Segment Start: Input data

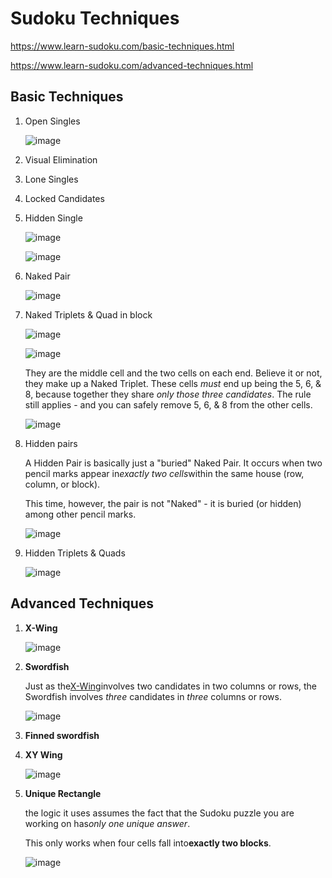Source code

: # Sudoku Techniques

<https://www.learn-sudoku.com/basic-techniques.html>

<https://www.learn-sudoku.com/advanced-techniques.html>

## Basic Techniques

1. Open Singles

    ![image](../../media/Games-Sudoku-Techniques-image1.gif)

2. Visual Elimination
3. Lone Singles
4. Locked Candidates
5. Hidden Single

    ![image](../../media/Games-Sudoku-Techniques-image2.gif)

    ![image](../../media/Games-Sudoku-Techniques-image3.gif)

6. Naked Pair

    ![image](../../media/Games-Sudoku-Techniques-image4.gif)

7. Naked Triplets & Quad in block

    ![image](../../media/Games-Sudoku-Techniques-image5.gif)

    ![image](../../media/Games-Sudoku-Techniques-image6.gif)

    They are the middle cell and the two cells on each end. Believe it or not, they make up a Naked Triplet. These cells *must* end up being the 5, 6, & 8, because together they share *only those three candidates*. The rule still applies - and you can safely remove 5, 6, & 8 from the other cells.

    ![image](../../media/Games-Sudoku-Techniques-image7.gif)

8. Hidden pairs

    A Hidden Pair is basically just a "buried" Naked Pair. It occurs when two pencil marks appear in*exactly two cells*within the same house (row, column, or block).

    This time, however, the pair is not "Naked" - it is buried (or hidden) among other pencil marks.

    ![image](../../media/Games-Sudoku-Techniques-image8.gif)

9. Hidden Triplets & Quads

    ![image](../../media/Games-Sudoku-Techniques-image9.gif)

## Advanced Techniques

1. **X-Wing**

    ![image](../../media/Games-Sudoku-Techniques-image10.gif)

2. **Swordfish**

    Just as the[X-Wing](https://www.learn-sudoku.com/x-wing.html)involves two candidates in two columns or rows, the Swordfish involves *three* candidates in *three* columns or rows.

    ![image](../../media/Games-Sudoku-Techniques-image11.gif)

3. **Finned swordfish**

4. **XY Wing**

    ![image](../../media/Games-Sudoku-Techniques-image12.gif)

5. **Unique Rectangle**

    the logic it uses assumes the fact that the Sudoku puzzle you are working on has*only one unique answer*.

    This only works when four cells fall into**exactly two blocks**.

    ![image](../../media/Games-Sudoku-Techniques-image13.gif)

Segment End: Input data

◆ **Your objective**:
Please output all the records above exactly, leaving out every picture.

◆ **Response below**:
Source code

: # Sudoku Techniques

<https://www.learn-sudoku.com/basic-techniques.html>

<https://www.learn-sudoku.com/advanced-techniques.html>

## Basic Techniques

1. Open Singles

    ![image](../../media/Games-Sudoku-Techniques-image1.gif)

2. Visual Elimination
3. Lone Singles
4. Locked Candidates
5. Hidden Single

    ![image](../../media/Games-Sudoku-Techniques-image2.gif)

    ![image](../../media/Games-Sudoku-Techniques-image3.gif)

6. Naked Pair

    ![image](../../media/Games-Sudoku-Techniques-image4.gif)

7. Naked Triplets & Quad in block

    ![image](../../media/Games-Sudoku-Techniques-image5.gif)

    ![image](../../media/Games-Sudoku-Techniques-image6.gif)

    They are the middle cell and the two cells on each end. Believe it or not, they make up a Naked Triplet. These cells *must* end up being the 5, 6, & 8, because together they share *only those three candidates*. The rule still applies - and you can safely remove 5, 6, & 8 from the other cells.

    ![image](../../media/Games-Sudoku-Techniques-image7.gif)

8. Hidden pairs

    A Hidden Pair is basically just a "buried" Naked Pair. It occurs when two pencil marks appear in*exactly two cells*within the same house (row, column, or block).

    This time, however, the pair is not "Naked" - it is buried (or hidden) among other pencil marks.

    ![image](../../media/Games-Sudoku-Techniques-image8.gif)

9. Hidden Triplets & Quads

    ![image](../../media/Games-Sudoku-Techniques-image9.gif)

## Advanced Techniques

1. **X-Wing**

    ![image](../../media/Games-Sudoku-Techniques-image10.gif)

2. **Swordfish**

    Just as the[X-Wing](https://www.learn-sudoku.com/x-wing.html)involves two candidates in two columns or rows, the Swordfish involves *three* candidates in *three* columns or rows.

    ![image](../../media/Games-Sudoku-Techniques-image11.gif)

3. **Finned swordfish**

4. **XY Wing**

    ![image](../../media/Games-Sudoku-Techniques-image12.gif)

5. **Unique Rectangle**

    the logic it uses assumes the fact that the Sudoku puzzle you are working on has*only one unique answer*.

    This only works when four cells fall into**exactly two blocks**.

    ![image](../../media/Games-Sudoku-Techniques-image13.gif)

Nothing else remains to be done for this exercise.